> _What is needed_
What follows is a set of records. Repeat every one of them exactly.

Dataset entries
________________________________________

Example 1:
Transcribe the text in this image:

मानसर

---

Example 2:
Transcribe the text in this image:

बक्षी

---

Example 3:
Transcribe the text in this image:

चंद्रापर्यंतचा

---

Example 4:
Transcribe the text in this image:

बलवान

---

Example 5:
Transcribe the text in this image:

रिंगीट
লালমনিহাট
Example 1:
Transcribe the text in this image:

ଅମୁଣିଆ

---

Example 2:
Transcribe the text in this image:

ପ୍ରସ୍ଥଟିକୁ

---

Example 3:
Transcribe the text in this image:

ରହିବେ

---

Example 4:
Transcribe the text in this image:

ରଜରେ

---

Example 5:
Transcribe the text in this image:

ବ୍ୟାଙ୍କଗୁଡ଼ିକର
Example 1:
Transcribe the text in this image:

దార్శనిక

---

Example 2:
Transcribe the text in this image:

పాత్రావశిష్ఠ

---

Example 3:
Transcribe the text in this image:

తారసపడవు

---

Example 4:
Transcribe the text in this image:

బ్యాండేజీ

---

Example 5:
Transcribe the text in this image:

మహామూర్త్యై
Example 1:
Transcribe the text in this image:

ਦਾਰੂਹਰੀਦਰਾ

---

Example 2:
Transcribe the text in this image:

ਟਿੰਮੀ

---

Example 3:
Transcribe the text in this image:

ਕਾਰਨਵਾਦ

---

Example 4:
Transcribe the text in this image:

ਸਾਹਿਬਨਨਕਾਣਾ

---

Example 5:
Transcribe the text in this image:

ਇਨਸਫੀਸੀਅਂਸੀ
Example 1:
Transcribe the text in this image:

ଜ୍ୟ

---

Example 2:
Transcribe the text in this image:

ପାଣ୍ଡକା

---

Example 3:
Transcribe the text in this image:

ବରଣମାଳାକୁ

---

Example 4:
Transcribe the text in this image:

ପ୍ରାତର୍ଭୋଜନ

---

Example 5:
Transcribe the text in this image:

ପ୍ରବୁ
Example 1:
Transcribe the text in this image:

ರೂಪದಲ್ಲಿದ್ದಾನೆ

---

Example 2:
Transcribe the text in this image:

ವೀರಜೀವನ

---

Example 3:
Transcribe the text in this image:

________________________________________

> _Answer space_
Example 1:
Transcribe the text in this image:

मानसर

---

Example 2:
Transcribe the text in this image:

बक्षी

---

Example 3:
Transcribe the text in this image:

चंद्रापर्यंतचा

---

Example 4:
Transcribe the text in this image:

बलवान

---

Example 5:
Transcribe the text in this image:

रिंगीट
লালমনিহাট
Example 1:
Transcribe the text in this image:

ଅମୁଣିଆ

---

Example 2:
Transcribe the text in this image:

ପ୍ରସ୍ଥଟିକୁ

---

Example 3:
Transcribe the text in this image:

ରହିବେ

---

Example 4:
Transcribe the text in this image:

ରଜରେ

---

Example 5:
Transcribe the text in this image:

ବ୍ୟାଙ୍କଗୁଡ଼ିକର
Example 1:
Transcribe the text in this image:

దార్శనిక

---

Example 2:
Transcribe the text in this image:

పాత్రావశిష్ఠ

---

Example 3:
Transcribe the text in this image:

తారసపడవు

---

Example 4:
Transcribe the text in this image:

బ్యాండేజీ

---

Example 5:
Transcribe the text in this image:

మహామూర్త్యై
Example 1:
Transcribe the text in this image:

ਦਾਰੂਹਰੀਦਰਾ

---

Example 2:
Transcribe the text in this image:

ਟਿੰਮੀ

---

Example 3:
Transcribe the text in this image:

ਕਾਰਨਵਾਦ

---

Example 4:
Transcribe the text in this image:

ਸਾਹਿਬਨਨਕਾਣਾ

---

Example 5:
Transcribe the text in this image:

ਇਨਸਫੀਸੀਅਂਸੀ
Example 1:
Transcribe the text in this image:

ଜ୍ୟ

---

Example 2:
Transcribe the text in this image:

ପାଣ୍ଡକା

---

Example 3:
Transcribe the text in this image:

ବରଣମାଳାକୁ

---

Example 4:
Transcribe the text in this image:

ପ୍ରାତର୍ଭୋଜନ

---

Example 5:
Transcribe the text in this image:

ପ୍ରବୁ
Example 1:
Transcribe the text in this image:

ರೂಪದಲ್ಲಿದ್ದಾನೆ

---

Example 2:
Transcribe the text in this image:

ವೀರಜೀವನ

---

Example 3:
Transcribe the text in this image:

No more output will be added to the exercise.